Die Bestimmung der Person des Gläubigers haben wir im ersten Teil bereits untersucht. Wir können uns hier kurz fassen:
Gläubiger ist derjenige, zu dessen Gunsten der Anspruch bei Bewirken der Leistung besteht. Das wird im Normalfall die Person sein, zu deren Gunsten der Anspruch entstanden ist. Das ist das Ergebnis auf der ersten Ebene Ihrer Anspruchsprüfung („Anspruch entstanden“). Beim vertraglichen Schuldverhältnis ist der Vertragspartner in der Regel der Gläubiger und beim gesetzlichen Schuldverhältnis derjenige, der kraft des gesetzlichen Tatbestandes die Leistung verlangen kann.

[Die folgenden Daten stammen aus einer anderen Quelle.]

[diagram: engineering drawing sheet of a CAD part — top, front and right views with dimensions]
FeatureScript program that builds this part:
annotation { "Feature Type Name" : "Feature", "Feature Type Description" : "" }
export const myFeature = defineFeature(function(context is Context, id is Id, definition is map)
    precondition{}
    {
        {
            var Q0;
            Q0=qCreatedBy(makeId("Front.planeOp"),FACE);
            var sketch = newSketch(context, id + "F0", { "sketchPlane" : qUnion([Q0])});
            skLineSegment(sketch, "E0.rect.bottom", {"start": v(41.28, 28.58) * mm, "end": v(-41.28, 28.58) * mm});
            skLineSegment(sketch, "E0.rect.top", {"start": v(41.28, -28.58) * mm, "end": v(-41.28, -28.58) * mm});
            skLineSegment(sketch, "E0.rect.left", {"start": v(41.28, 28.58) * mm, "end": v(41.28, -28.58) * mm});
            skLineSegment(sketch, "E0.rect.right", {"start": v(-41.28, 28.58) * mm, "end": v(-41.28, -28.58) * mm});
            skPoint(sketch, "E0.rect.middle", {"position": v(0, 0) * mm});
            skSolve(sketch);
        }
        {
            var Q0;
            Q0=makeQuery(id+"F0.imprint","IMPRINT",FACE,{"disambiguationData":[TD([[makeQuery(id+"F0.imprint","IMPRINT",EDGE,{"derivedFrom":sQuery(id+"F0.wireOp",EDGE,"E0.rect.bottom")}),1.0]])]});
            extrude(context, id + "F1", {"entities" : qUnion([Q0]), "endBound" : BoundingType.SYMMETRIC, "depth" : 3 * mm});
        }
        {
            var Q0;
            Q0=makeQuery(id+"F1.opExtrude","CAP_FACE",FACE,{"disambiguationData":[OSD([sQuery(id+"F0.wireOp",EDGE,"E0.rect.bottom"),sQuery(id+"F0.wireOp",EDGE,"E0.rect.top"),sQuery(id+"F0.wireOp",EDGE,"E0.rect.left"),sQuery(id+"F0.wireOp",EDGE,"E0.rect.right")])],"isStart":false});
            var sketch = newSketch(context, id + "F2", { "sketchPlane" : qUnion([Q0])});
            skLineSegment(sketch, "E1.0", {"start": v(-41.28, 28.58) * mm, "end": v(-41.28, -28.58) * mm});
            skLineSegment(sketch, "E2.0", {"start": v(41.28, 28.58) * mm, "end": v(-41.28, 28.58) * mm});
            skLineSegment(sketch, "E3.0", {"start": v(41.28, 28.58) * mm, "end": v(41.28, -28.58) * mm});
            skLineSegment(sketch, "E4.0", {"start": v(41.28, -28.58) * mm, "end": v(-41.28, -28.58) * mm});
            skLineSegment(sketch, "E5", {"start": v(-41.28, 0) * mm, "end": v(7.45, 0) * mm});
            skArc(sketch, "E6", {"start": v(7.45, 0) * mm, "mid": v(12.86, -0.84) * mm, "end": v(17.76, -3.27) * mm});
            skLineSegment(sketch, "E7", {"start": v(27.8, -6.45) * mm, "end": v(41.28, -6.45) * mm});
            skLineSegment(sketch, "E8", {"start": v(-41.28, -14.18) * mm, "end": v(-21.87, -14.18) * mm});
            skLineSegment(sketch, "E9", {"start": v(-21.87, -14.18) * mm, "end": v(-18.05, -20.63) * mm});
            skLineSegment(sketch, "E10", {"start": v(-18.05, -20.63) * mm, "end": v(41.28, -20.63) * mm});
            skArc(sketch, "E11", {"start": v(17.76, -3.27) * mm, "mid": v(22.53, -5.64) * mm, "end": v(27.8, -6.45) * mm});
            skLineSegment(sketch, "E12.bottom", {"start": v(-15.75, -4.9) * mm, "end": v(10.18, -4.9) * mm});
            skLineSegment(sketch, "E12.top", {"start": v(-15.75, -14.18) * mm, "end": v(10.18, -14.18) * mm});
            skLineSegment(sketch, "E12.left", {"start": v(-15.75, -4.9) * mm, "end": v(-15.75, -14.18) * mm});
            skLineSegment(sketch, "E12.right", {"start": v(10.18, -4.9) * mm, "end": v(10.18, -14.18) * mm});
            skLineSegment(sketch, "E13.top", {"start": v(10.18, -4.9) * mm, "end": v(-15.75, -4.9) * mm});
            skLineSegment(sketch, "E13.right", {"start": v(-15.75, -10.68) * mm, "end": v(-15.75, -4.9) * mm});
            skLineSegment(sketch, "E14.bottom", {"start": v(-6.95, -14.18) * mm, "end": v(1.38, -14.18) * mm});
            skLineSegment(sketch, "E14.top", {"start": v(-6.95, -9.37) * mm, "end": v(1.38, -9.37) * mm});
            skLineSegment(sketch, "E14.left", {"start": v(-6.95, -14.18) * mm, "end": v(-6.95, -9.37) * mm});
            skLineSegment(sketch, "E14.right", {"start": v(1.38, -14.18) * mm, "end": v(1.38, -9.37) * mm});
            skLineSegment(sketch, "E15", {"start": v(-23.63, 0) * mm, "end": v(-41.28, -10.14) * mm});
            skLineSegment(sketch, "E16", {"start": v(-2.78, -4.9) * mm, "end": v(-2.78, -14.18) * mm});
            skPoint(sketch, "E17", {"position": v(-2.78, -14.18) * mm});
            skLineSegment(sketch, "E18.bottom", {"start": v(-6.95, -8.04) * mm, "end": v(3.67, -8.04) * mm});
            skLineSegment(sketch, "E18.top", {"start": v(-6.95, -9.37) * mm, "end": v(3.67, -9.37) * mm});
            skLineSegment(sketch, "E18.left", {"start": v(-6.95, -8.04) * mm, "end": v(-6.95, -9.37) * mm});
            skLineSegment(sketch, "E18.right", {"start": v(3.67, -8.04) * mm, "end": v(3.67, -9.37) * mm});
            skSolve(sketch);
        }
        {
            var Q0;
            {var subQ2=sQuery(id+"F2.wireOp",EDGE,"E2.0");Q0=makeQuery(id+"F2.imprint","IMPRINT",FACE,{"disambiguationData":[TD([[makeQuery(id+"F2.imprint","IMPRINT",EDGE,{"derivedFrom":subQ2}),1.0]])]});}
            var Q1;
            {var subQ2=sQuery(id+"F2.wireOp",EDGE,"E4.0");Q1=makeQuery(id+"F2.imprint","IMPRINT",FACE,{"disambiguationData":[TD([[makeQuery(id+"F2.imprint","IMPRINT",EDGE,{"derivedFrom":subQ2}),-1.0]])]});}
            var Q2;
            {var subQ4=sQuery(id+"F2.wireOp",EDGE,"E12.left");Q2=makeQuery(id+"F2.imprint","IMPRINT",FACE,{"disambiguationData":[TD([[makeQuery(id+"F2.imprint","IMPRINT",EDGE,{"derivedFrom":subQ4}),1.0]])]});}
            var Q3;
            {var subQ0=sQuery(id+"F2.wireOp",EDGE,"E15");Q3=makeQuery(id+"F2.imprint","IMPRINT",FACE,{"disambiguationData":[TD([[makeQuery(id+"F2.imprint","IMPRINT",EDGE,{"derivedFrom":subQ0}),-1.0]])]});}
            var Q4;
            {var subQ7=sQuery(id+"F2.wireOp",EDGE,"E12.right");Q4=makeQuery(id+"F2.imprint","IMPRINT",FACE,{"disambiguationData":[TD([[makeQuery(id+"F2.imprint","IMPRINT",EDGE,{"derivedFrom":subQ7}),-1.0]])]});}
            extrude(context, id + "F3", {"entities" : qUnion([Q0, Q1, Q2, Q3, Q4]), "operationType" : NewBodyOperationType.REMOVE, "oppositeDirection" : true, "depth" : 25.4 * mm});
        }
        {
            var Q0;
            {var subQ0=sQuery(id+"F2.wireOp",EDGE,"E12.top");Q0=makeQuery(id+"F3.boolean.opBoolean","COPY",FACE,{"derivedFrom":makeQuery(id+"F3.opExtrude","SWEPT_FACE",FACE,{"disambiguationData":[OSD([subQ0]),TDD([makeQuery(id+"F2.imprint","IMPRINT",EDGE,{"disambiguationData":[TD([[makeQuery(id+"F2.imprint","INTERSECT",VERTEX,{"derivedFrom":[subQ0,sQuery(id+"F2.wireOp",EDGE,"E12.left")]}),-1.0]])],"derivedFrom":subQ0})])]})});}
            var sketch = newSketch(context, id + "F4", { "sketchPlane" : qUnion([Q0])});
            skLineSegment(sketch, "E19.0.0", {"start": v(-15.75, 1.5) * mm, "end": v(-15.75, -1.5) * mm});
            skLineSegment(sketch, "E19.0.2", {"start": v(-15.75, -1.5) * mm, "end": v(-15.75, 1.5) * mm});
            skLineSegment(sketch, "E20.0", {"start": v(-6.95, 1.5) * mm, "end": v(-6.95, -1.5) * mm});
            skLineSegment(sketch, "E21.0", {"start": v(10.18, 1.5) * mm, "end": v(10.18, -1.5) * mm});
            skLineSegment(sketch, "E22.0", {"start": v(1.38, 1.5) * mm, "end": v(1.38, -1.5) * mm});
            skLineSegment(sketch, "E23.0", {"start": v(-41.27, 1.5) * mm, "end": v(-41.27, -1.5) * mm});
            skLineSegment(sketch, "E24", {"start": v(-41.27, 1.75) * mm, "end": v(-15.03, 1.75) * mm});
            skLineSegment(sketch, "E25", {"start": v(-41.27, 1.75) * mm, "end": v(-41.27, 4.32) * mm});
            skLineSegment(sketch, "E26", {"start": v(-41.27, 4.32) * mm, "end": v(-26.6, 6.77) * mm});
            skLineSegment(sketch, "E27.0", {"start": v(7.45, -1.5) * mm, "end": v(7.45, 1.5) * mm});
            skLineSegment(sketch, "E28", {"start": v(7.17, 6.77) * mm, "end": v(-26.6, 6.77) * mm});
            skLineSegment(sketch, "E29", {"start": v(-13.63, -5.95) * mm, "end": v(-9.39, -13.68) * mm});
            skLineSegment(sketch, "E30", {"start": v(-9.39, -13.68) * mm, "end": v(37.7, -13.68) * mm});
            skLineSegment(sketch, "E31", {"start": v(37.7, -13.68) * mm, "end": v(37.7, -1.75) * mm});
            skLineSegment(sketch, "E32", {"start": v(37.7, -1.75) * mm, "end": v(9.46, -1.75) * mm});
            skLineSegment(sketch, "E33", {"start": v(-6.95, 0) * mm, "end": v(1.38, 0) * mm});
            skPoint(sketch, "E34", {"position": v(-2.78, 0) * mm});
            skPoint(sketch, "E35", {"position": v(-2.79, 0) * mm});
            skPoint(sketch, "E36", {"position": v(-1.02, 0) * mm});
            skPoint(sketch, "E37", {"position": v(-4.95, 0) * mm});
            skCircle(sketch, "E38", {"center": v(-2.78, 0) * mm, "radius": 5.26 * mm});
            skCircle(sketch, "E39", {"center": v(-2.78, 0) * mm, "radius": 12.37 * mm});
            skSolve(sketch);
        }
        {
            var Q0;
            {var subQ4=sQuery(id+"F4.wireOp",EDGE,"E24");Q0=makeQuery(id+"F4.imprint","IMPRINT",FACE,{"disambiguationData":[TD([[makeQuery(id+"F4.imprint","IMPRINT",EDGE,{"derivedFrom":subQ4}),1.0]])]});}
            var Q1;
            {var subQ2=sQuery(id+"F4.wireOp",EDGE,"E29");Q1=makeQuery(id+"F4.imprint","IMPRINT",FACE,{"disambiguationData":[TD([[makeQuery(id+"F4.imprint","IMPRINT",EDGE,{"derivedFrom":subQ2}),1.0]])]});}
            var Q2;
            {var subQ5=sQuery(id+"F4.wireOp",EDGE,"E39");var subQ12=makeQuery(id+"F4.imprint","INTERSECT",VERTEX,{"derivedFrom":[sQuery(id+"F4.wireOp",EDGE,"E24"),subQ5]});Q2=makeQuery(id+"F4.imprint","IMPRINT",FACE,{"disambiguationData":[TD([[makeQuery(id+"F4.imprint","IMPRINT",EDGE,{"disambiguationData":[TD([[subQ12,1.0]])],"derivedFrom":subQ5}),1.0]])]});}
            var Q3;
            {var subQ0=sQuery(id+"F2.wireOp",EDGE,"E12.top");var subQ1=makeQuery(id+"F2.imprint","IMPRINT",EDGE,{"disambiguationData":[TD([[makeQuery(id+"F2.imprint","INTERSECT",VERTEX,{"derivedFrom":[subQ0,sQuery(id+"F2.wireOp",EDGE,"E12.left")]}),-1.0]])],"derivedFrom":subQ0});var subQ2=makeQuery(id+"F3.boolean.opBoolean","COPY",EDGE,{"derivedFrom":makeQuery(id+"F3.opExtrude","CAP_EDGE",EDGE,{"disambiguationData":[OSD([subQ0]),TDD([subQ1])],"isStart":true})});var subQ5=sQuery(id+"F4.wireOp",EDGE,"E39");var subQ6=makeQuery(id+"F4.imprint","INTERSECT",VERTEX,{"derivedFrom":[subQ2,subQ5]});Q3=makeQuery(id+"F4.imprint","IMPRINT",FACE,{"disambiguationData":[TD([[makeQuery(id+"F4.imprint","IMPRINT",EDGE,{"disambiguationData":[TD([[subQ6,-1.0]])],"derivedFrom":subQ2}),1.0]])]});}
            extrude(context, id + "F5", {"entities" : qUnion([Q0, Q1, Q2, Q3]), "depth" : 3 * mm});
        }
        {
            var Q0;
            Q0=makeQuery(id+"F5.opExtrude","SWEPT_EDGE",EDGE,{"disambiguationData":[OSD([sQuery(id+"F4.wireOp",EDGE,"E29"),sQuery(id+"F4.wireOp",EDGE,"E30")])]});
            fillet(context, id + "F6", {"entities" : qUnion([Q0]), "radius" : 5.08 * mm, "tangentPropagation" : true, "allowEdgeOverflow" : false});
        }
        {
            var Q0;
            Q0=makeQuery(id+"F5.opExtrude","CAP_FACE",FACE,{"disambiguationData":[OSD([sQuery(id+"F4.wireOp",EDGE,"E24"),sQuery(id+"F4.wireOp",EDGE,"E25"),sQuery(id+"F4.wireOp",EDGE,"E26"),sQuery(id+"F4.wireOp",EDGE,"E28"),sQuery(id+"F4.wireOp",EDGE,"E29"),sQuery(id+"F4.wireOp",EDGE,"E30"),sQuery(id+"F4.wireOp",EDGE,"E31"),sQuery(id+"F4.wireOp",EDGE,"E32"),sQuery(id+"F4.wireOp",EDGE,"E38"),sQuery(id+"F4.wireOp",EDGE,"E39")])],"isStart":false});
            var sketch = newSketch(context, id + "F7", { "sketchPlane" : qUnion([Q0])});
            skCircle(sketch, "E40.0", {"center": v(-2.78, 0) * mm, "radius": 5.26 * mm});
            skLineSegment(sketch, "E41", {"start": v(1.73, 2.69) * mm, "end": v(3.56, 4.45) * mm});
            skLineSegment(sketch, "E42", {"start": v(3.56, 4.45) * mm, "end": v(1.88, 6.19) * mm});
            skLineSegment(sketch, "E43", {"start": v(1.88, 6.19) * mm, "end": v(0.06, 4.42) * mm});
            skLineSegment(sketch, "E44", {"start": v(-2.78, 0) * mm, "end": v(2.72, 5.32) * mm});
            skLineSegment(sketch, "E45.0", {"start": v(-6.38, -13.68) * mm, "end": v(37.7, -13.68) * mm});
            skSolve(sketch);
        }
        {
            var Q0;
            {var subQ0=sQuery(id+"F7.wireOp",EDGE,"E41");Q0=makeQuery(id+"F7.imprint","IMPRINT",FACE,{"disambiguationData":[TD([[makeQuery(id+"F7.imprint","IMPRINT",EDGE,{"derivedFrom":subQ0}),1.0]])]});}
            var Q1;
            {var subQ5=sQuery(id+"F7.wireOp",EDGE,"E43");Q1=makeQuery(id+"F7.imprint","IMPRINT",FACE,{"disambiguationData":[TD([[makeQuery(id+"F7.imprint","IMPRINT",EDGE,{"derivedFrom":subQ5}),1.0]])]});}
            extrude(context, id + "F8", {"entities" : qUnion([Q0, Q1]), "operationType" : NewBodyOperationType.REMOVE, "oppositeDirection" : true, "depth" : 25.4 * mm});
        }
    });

Veränderungen können sich durch Abtretung oder Legalzession ergeben haben.
136
Beim echten Vertrag zugunsten Dritter kann Erfüllung nach § 362 Abs. 1 nur eintreten, wenn die Leistung an den Dritten bewirkt wird.[1] Er ist der Gläubiger der versprochenen Leistung i.S.d. § 362 Abs. 1. Die Tatsache, dass der Versprechensempfänger nach § 335 im Zweifel ein eigenes Forderungsrecht hat, ändert daran nichts. Denn er kann nach § 335 nur Leistung an den Dritten und nicht an sich selbst fordern.[2] Man kann sagen, dass der Versprechensempfänger der Gläubiger ohne eigene „Empfangszuständigkeit“ ist. Dass die Empfangszuständigkeit eine (ungeschriebene) Erfüllungsvoraussetzung ist, werden wir gleich noch untersuchen (siehe Rn. 139 ff.).
137
Bei der Frage der Erfüllung kann ein Gläubigerwechsel durch Abtretung/Legalzession noch einmal zu berücksichtigen sein, wenn der zu erfüllende Anspruch nach seiner Entstehung und vor Leistung auf einen Dritten übergegangen ist. Ist die Leistung dennoch an den bisherigen Gläubiger erfolgt, kann jedenfalls keine Erfüllung nach § 362 Abs. 1 eintreten. Die Abtretung/Legalzession muss in dieser Konstellation beim Merkmal „Gläubiger“ in § 362 Abs. 1 untersucht werden. Es gilt das im ersten Teil vorgestellte Prüfungsschema zur Abtretung (siehe vor Rn. 32).
JURIQ-Klausurtipp
Sie könnten in einem solchen Sonderfall folgendermaßen formulieren:
„Vorliegend hat A den geschuldeten Kaufpreis an B gezahlt. Dadurch kann eine Erfüllung nach § 362 Abs. 1 aber nur eingetreten sein, wenn der B zu diesem Zeitpunkt noch Gläubiger der Forderung gewesen ist. Möglicherweise stand der Anspruch bei Zahlung aber bereits dem C zu, so dass A nicht an den tatsächlichen Gläubiger geleistet hätte. In Betracht kommt hier ein Forderungsübergang durch Abtretungsvereinbarung zwischen B und C gem. § 398 .(…)“
138
Dem Gläubiger stehen seine Empfangsgehilfen gleich. Ebenfalls in die Sphäre des Gläubigers gehört seine kontoführende Bank, soweit es um die Erfüllung von Geldschulden durch Überweisung auf das Konto des Gläubigers geht. Die Bank nimmt mit der Entgegennahme des Betrages und der gleich hohen Gutschrift nur eine „technische“ Hilfsfunktion im Rahmen des Zahlvorgangs als „Zahlstelle“ und Leistungsmittlerin des Gläubigers wahr.[3] Sie ist also nicht etwa „Dritte“ i.S.d. § 362 Abs. 2.
3. Teil Erfüllung nach § 362› B. Maßgeblicher Empfänger› II. Empfangszuständigkeit
II. Empfangszuständigkeit
139

Da die Erfüllung gem. § 362 Abs. 1 zum Erlöschen einer Forderung führt und damit den Forderungsbestand unmittelbar verändert, hat die Annahme einer Leistung eine verfügungsähnliche Wirkung. Es ist deshalb anerkannt, dass dem Gläubiger eine Verfügungsmacht zustehen muss. Man nennt dies auch „Empfangszuständigkeit“.[4] Fehlt dem Gläubiger die Empfangszuständigkeit, führt die Leistung an ihn nicht zur Erfüllung nach § 362 Abs. 1.[5] Vielmehr muss an einen Vertreter geleistet werden, der über die notwendige Empfangszuständigkeit verfügt. Denkbar ist es auch, dass der Vertreter den Gläubiger nach dem Rechtsgedanken der §§ 362 Abs. 2, 185 vorher oder nachträglich zur Entgegennahme der Leistung ermächtigt.[6]